After early-morning bloodwork and a CT scan, the word is in: no surprises in my chemistry, no new passengers on board. This means we slow my visits from twice a year to once a year, and my chances of recurrence have dropped again. Good news we all needed on a Monday after a long, hard weekend.
The first thing to mention is that my arms haven’t gotten any better. I’m four days in on new blood thinners but apparently this is going to take a couple of weeks to resolve itself: the blood thinners help my body break the clot down naturally, but slowly, over time. Which sucks. I can’t be depending on oxycontin to go to sleep (there’s a recipe for disaster) so we doubled down on an alternative method this evening, which I’d much rather use anyway to dull the pain.
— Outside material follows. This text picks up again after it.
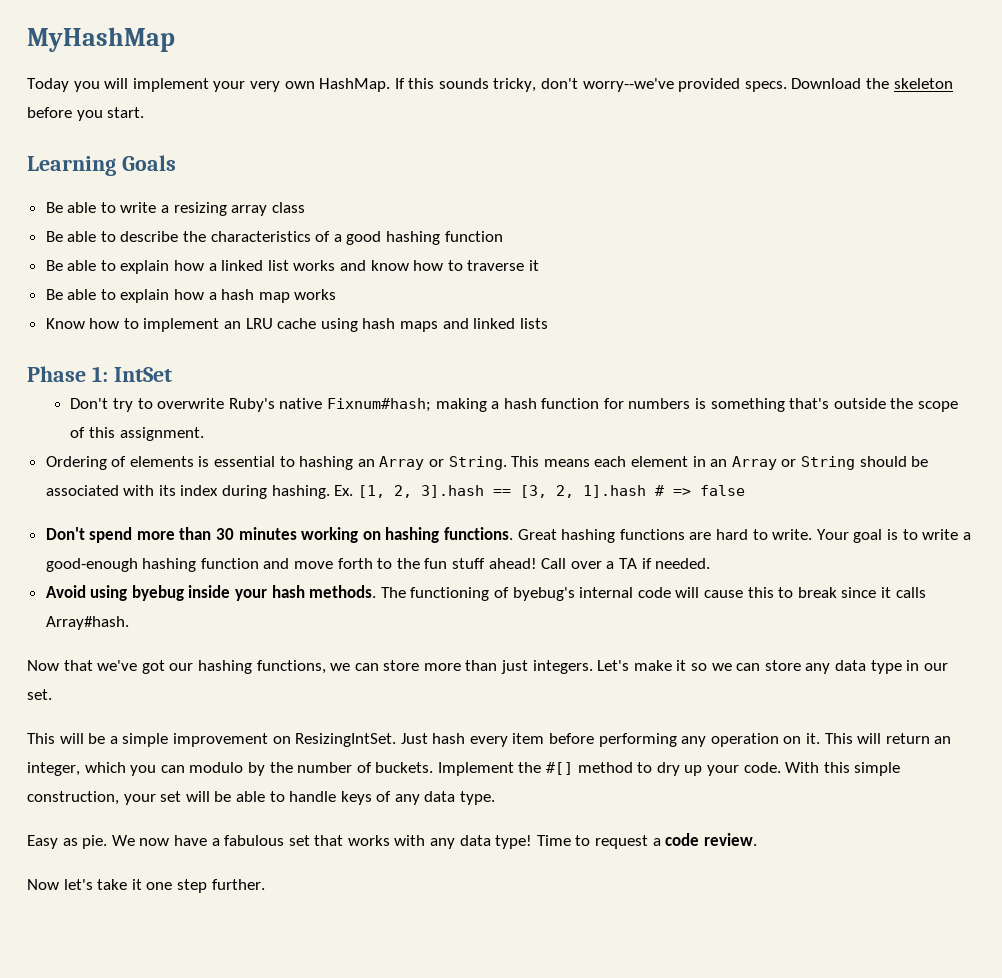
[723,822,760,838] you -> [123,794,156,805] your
We drove in to Hopkins for a follow-up with my oncologist this afternoon, and after going through the updates, he dropped a bombshell on us: he’s not recommending any further rounds of chemotherapy based on how the tumor came out during the surgery. His thinking is that the radiation had the main effect on it, but the chemo didn’t do anything–no shrinkage or necrosis as far as he’d been told–so there’s no point in more chemo if it’s not going to help me in any way. He’s going to huddle with my surgeon to make sure they agree, and then let me know by the end of the week.
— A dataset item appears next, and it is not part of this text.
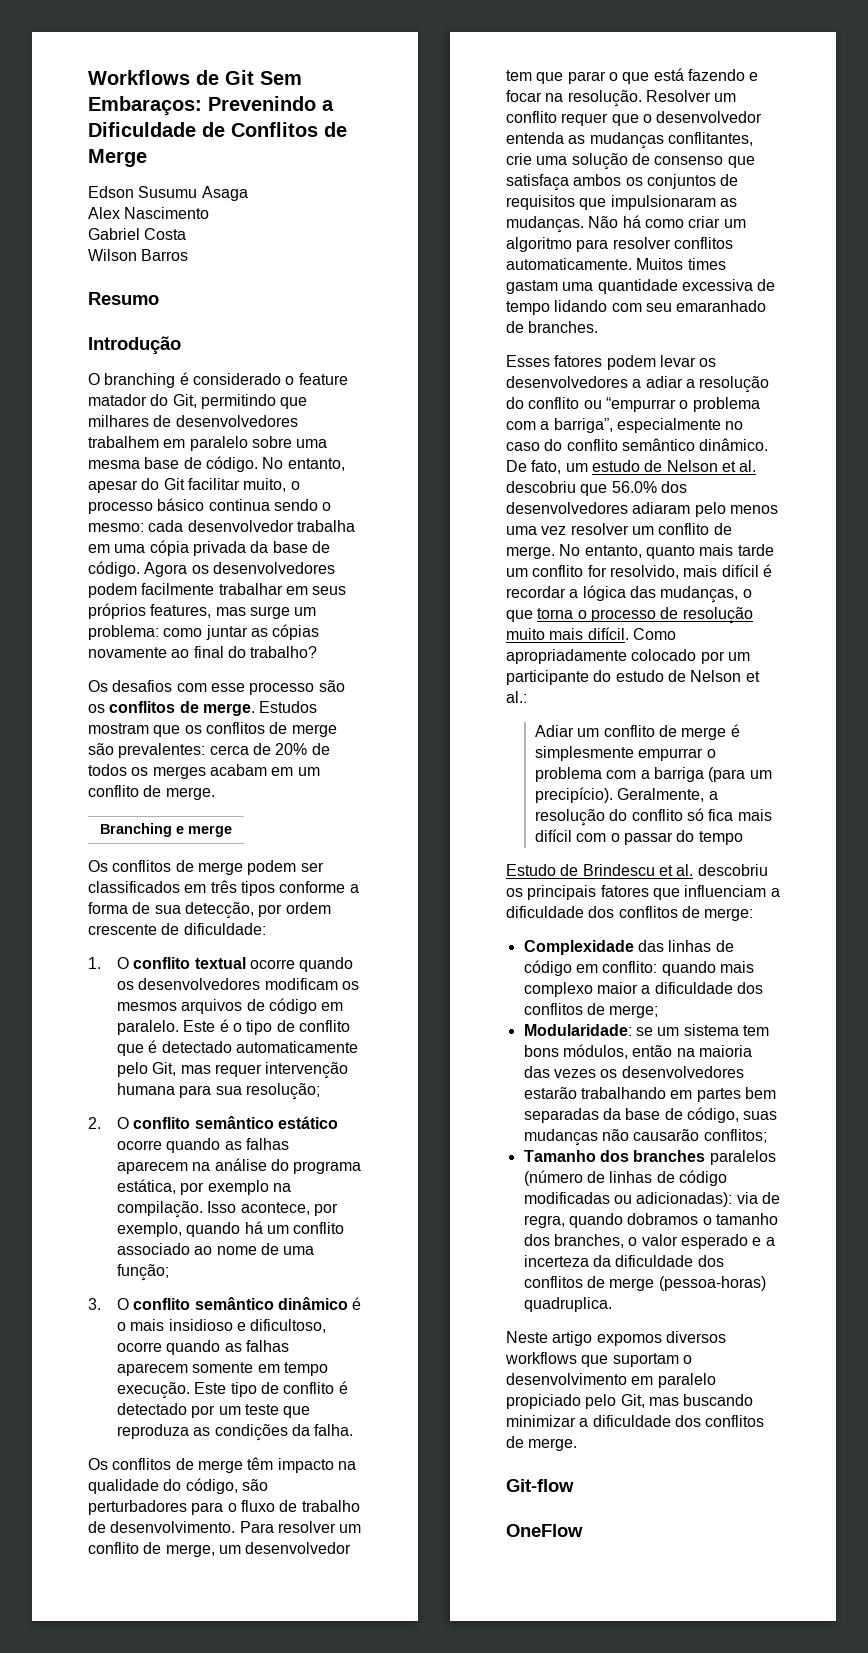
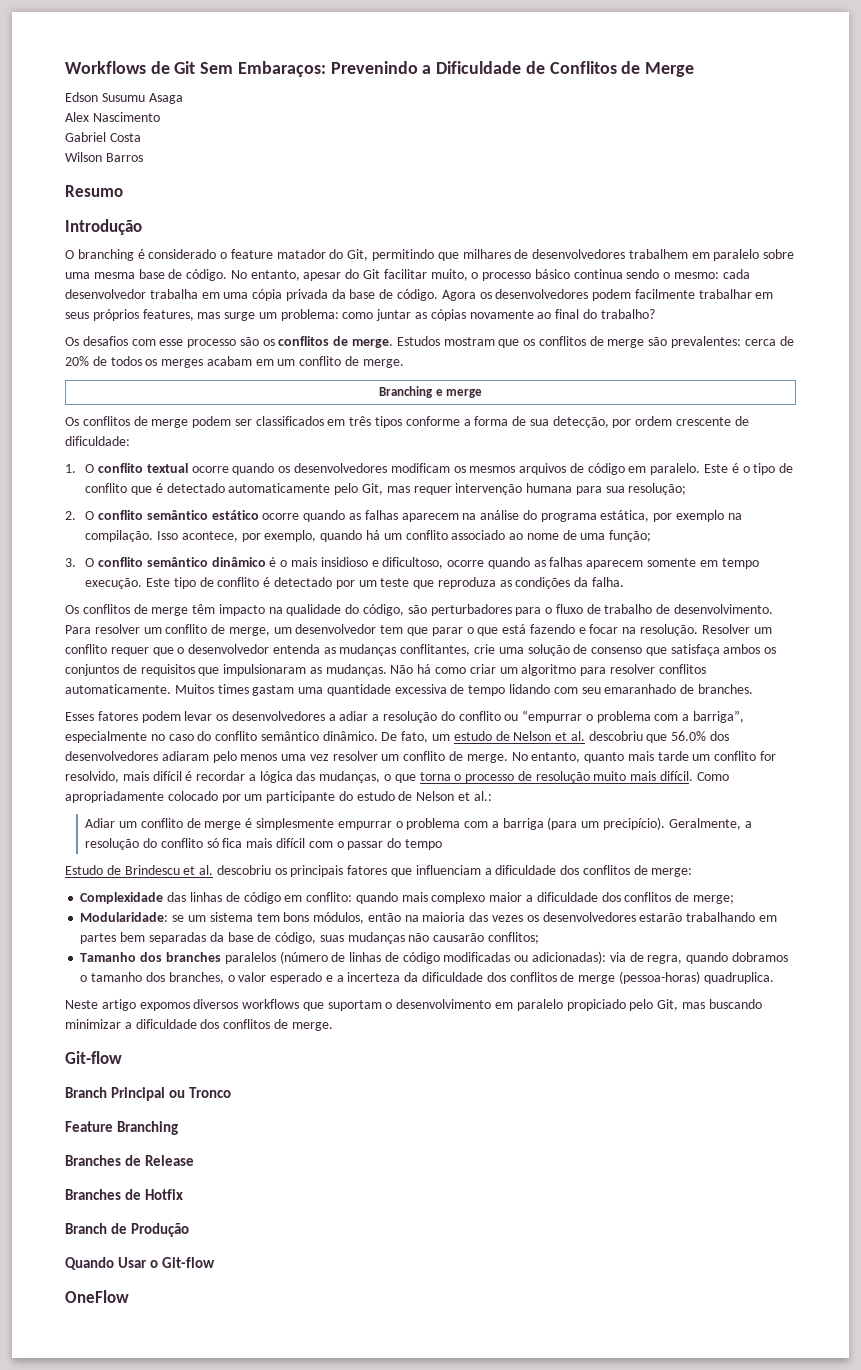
(574, 1485) none -> [65,1087,232,1101] [65,1121,179,1135] [65,1155,195,1166] [65,1189,184,1200] [65,1223,190,1237] [65,1257,216,1270] // Branch Principal ou Tronco // Feature Branching // Branches de Release // Branches de Hotfix // Branch de Produção // Quando Usar o Git-flow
If I could avoid more chemotherapy, that would be wonderful. It’s a hateful, boring, lonely, and withering experience. Again, if I didn’t have Jen with me for the first two rounds I’d have gone mad. They’re going to put me on a schedule of CAT scans every three months to make sure nothing is growing, and then slowly taper the frequency back over the years. We asked a ton of questions and I left feeling kind of shell-shocked.